According to Oshii, one of the advantages of shooting the film in Poland was that Polish Armed Forces were willing to lend their equipment (T-72 tanks and Mi-24 attack helicopters, among others) to the film makers without any additional fees.

In Europe, Avalon was screened out of competition at the 2001 Cannes Film Festival and won awards at other European festivals: in Spain, it was awarded "Best Cinematography" at the Catalan International Film Festival (2001), and in the United Kingdom, it won the "Best Film" award at Sci-Fi-London (2002).

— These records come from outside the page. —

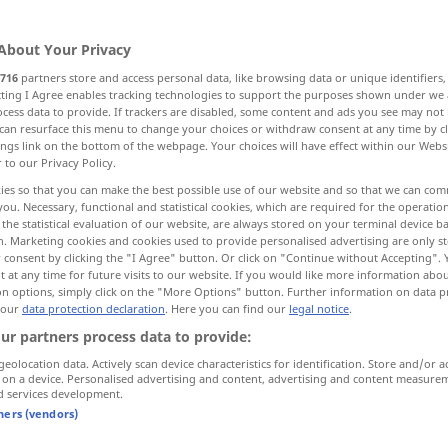
About Your Privacy
716
partners store and access personal data, like browsing data or unique identifiers
ecting I Agree enables tracking technologies to support the purposes shown under we
cess data to provide. If trackers are disabled, some content and ads you see may not 
p, control
management, control
use
can resurface this menu to change your choices or withdraw consent at any time by cl
ings link on the bottom of the webpage. Your choices will have effect within our Webs
r to our Privacy Policy.
nduct, behavior, behaviour
lead
ies so that you can make the best possible use of our website and so that we can co
you. Necessary, functional and statistical cookies, which are required for the operatio
the statistical evaluation of our website, are always stored on your terminal device 
adership
More translations...
n. Marketing cookies and cookies used to provide personalised advertising are only st
 consent by clicking the "I Agree" button. Or click on "Continue without Accepting".
 at any time for future visits to our website. If you would like more information abo
on options, simply click on the "More Options" button. Further information on data p
 our
data protection declaration
. Here you can find our
legal notice
.
Führung
NUR
<
>
SG
ur partners process data to provide:
geolocation data. Actively scan device characteristics for identification. Store and/or a
 on a device. Personalised advertising and content, advertising and content measure
d services development.
tners (vendors)
nce
sich jemandes Führung
anvertrauen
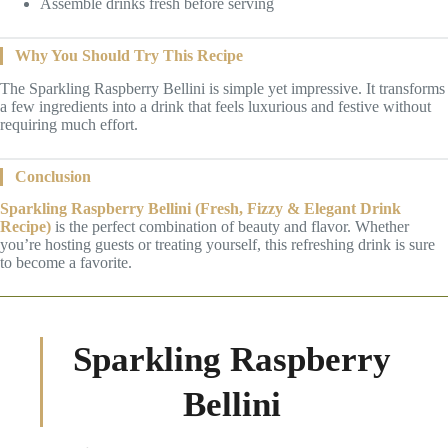
Assemble drinks fresh before serving
Why You Should Try This Recipe
The Sparkling Raspberry Bellini is simple yet impressive. It transforms
a few ingredients into a drink that feels luxurious and festive without
requiring much effort.
Conclusion
Sparkling Raspberry Bellini (Fresh, Fizzy & Elegant Drink
Recipe)
is the perfect combination of beauty and flavor. Whether
you’re hosting guests or treating yourself, this refreshing drink is sure
to become a favorite.
Sparkling Raspberry
Bellini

However, the film received only limited release in North America (with most of its fanbase created via the circulation of bootleg DVDs imported from Asia) until Miramax released it on DVD in late 2003. The North American version has added narration to make it easier for the audience to understand the plot; Although the option to view the film without the English overdubbing is provided, the subtitles still display the added dialogue. The British region-free DVD has literal English subtitles which explain the King Arthur connection better and does not display added dialogue.

Such viewer help was not used in European countries, like France, where local editions only feature optional subtitles about the Polish sung opera piece, in the Polish spoken original version only.